Least squares polynomial response surface

Instead of replacing the model response \model(\vect{x}) with a local approximation around a given set \vect{x}_0 of input parameters as in Taylor expansion, one may seek a global approximation of \model(\vect{x}) over its whole domain of definition. A common choice to this end is global polynomial approximation. For the sake of simplicity, a scalar model response y=\model(\vect{x}) will be considered from now on. Nonetheless, the following derivations hold for a vector-valued response.

In the following, one considers global approximations of the model response using:

  • a linear function, i.e. a polynomial of degree one;

    y  \approx  \widehat{\model}(\vect{x})  =  a_0 \, + \,  \sum_{i=1}^{n_{X}} a_{i} x_i

    where (a_j  \, , \, j=0,\dots,n_X) is a set of unknown coefficients.

  • a quadratic function, i.e. a polynomial of degree two.

    y  \approx  \widehat{\model}(\vect{x})  =  a_0 \, + \,  \sum_{i=1}^{n_{X}} a_{i} x_i \, + \,
\sum_{i=1}^{n_{X}} \sum_{j=1}^{n_{X}} a_{i,j} x_i x_j

The two previous equations may be recast as:

y  \approx  \widehat{\model}(\vect{x})  =  \sum_{j=0}^{P-1} a_j \psi_j(\vect{x})
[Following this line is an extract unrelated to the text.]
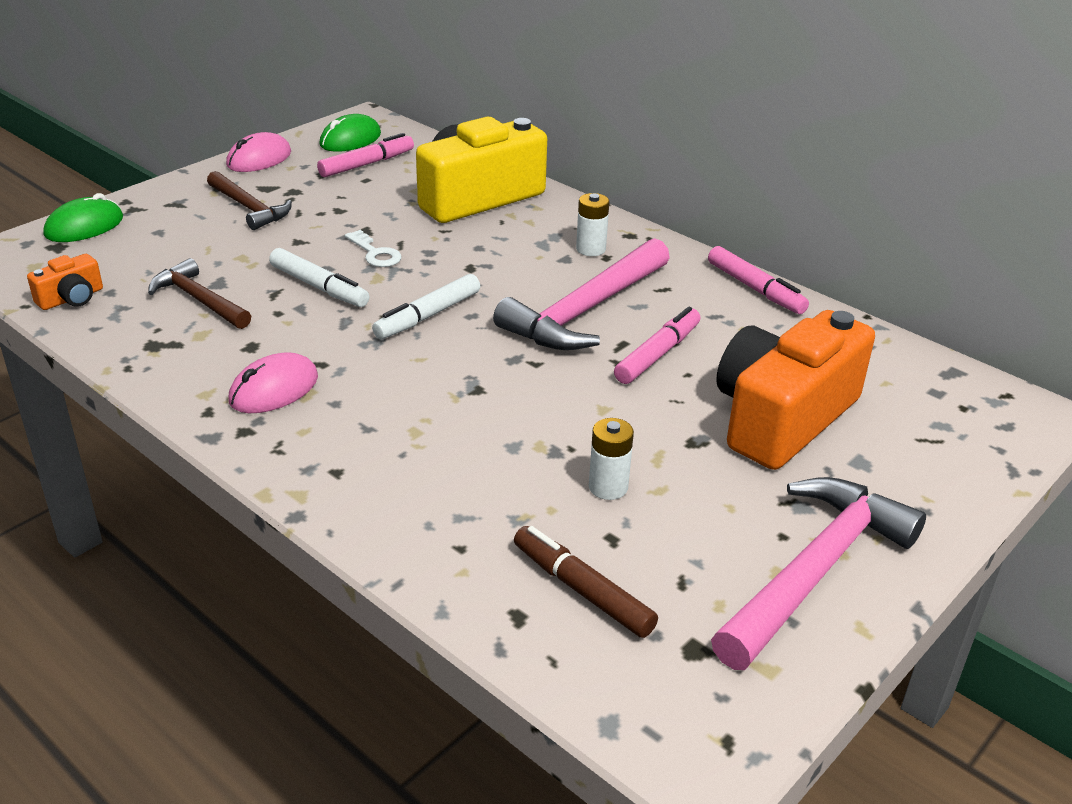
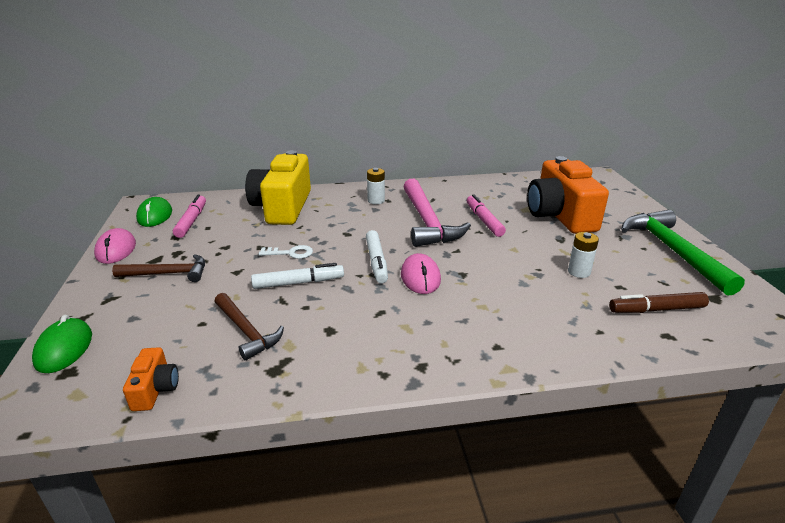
camera: 50 degrees left, 5 degrees down
brown hammer [148,258,251,329] -> brown hammer turned 120 degrees counterclockwise [214,293,284,360]
pink mouse [228,352,318,413] -> pink mouse moved to [401,253,441,294]
pink marker [708,246,809,314] -> none
pink hammer [711,477,926,670] -> green hammer [621,210,745,296]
where P denotes the number of terms, which is equal to n_X + 1 (resp. to 1 + 2n_X + n_X (n_X - 1)/2) when using a linear (resp. a quadratic) approximation, and the family (\psi_j,j=0,\dots,P-1) gathers the constant monomial 1, the monomials of degree one x_i and possibly the cross-terms x_i x_j as well as the monomials of degree two x_i^2. Using the vector notation \vect{a}  =  (a_{0} , \dots , a_{P-1} )^{\textsf{T}} and \vect{\psi}(\vect{x})  =  (\psi_{0}(\vect{x}) , \dots , \psi_{P-1}(\vect{x}) )^{\textsf{T}}, this can be rewritten:

y  \approx  \widehat{\model}(\vect{x})  =  \Tr{\vect{a}}\vect{\psi}(\vect{x})

A global approximation of the model response over its whole definition domain is sought. To this end, the coefficients a_j may be computed using a least squares regression approach. In this context, an experimental design, that is, a set of observations of input parameters, is required:

\cX = \left\{ \vect{x}^{(1)}, \dots, \vect{x}^{(N)} \right\},

as well as the corresponding model evaluations:

\cY = \left\{ y^{(1)},\dots,y^{(N)} \right\}.

The least squares problem is to solve:

\widehat{\vect{a}} = \argmin_{\vect{a} \in \Rset^P} \cJ(\vect{a})

where \cJ(\vect{a}) is the cost function, defined as:

\cJ(\vect{a}) = \sum_{i=1}^N \left( y^{(i)} - \Tr{\vect{a}} \vect{\psi}\left(\vect{x}^{(i)}\right) \right)^2.

Let \vect{y} = \Tr{(y^{(1)},\dots,y^{(N)})} \in \Rset^{N} be the vector of output observations. If the design matrix \mat{\Psi} has full rank, then the solution is given by the normal equations:

(1)\widehat{\vect{a}}  =  \left( \Tr{\mat{\Psi}} \mat{\Psi}  \right)^{-1} \Tr{\mat{\Psi}}  \vect{y}

where:

\mat{\Psi}_{ij}  =  \psi_{j}\left(\vect{x}^{(i)}\right)

for i = 1, \dots, N and j = 0, \dots, P - 1. A necessary condition for having a solution is that the size N of the experimental design is not less than the number P of coefficients to estimate. The Gram matrix \Tr{\mat{\Psi}} \mat{\Psi} can be ill-conditionned. Hence, the best method is not necessarily to invert the Gram matrix, because the solution may be particularly sensitive to rounding errors. The least-squares problem is rather solved using more robust numerical methods such as the singular value decomposition (SVD) or the QR-decomposition.